> **Provided records**:
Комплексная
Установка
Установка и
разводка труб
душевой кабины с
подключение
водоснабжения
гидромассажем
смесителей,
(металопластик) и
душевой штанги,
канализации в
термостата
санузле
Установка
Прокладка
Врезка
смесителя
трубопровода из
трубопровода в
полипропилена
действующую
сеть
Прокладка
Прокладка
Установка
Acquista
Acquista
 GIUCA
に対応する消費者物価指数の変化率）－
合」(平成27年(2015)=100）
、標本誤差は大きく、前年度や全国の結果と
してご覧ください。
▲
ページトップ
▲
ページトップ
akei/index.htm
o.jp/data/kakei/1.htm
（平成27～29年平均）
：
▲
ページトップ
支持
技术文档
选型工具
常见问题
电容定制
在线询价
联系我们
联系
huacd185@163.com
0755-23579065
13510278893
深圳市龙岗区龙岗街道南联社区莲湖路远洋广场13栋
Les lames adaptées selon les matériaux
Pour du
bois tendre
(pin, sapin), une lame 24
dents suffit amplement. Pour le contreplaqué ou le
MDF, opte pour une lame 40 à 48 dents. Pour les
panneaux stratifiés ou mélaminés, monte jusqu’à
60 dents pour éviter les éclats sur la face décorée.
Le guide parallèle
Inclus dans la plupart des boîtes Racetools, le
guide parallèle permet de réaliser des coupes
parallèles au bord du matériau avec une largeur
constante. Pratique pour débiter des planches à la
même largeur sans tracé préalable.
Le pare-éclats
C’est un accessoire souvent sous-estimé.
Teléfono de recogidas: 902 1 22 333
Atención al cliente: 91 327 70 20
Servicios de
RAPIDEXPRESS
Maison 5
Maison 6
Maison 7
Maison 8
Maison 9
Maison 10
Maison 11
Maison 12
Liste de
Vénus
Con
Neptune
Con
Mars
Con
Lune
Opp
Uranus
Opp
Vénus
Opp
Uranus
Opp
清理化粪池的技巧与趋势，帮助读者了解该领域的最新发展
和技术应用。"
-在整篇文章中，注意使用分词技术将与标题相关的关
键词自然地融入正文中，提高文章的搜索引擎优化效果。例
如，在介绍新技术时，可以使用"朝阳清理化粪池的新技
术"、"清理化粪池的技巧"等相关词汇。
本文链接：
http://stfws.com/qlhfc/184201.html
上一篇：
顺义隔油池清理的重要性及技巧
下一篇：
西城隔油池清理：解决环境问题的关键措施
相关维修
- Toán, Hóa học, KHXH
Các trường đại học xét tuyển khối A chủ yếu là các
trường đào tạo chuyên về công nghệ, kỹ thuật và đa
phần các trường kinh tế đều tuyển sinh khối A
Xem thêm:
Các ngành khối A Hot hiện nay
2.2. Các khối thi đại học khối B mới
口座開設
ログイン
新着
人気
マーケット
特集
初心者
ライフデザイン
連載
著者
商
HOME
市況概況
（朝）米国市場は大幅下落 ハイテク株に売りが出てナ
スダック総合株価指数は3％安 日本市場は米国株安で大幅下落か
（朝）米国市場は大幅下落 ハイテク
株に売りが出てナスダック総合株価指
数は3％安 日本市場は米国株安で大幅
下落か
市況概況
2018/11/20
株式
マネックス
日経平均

> **The problem**: Which lines of the records contain the word "tuyển"? List each of those lines in full.

> **Task response**:
Các trường đại học xét tuyển khối A chủ yếu là các
phần các trường kinh tế đều tuyển sinh khối A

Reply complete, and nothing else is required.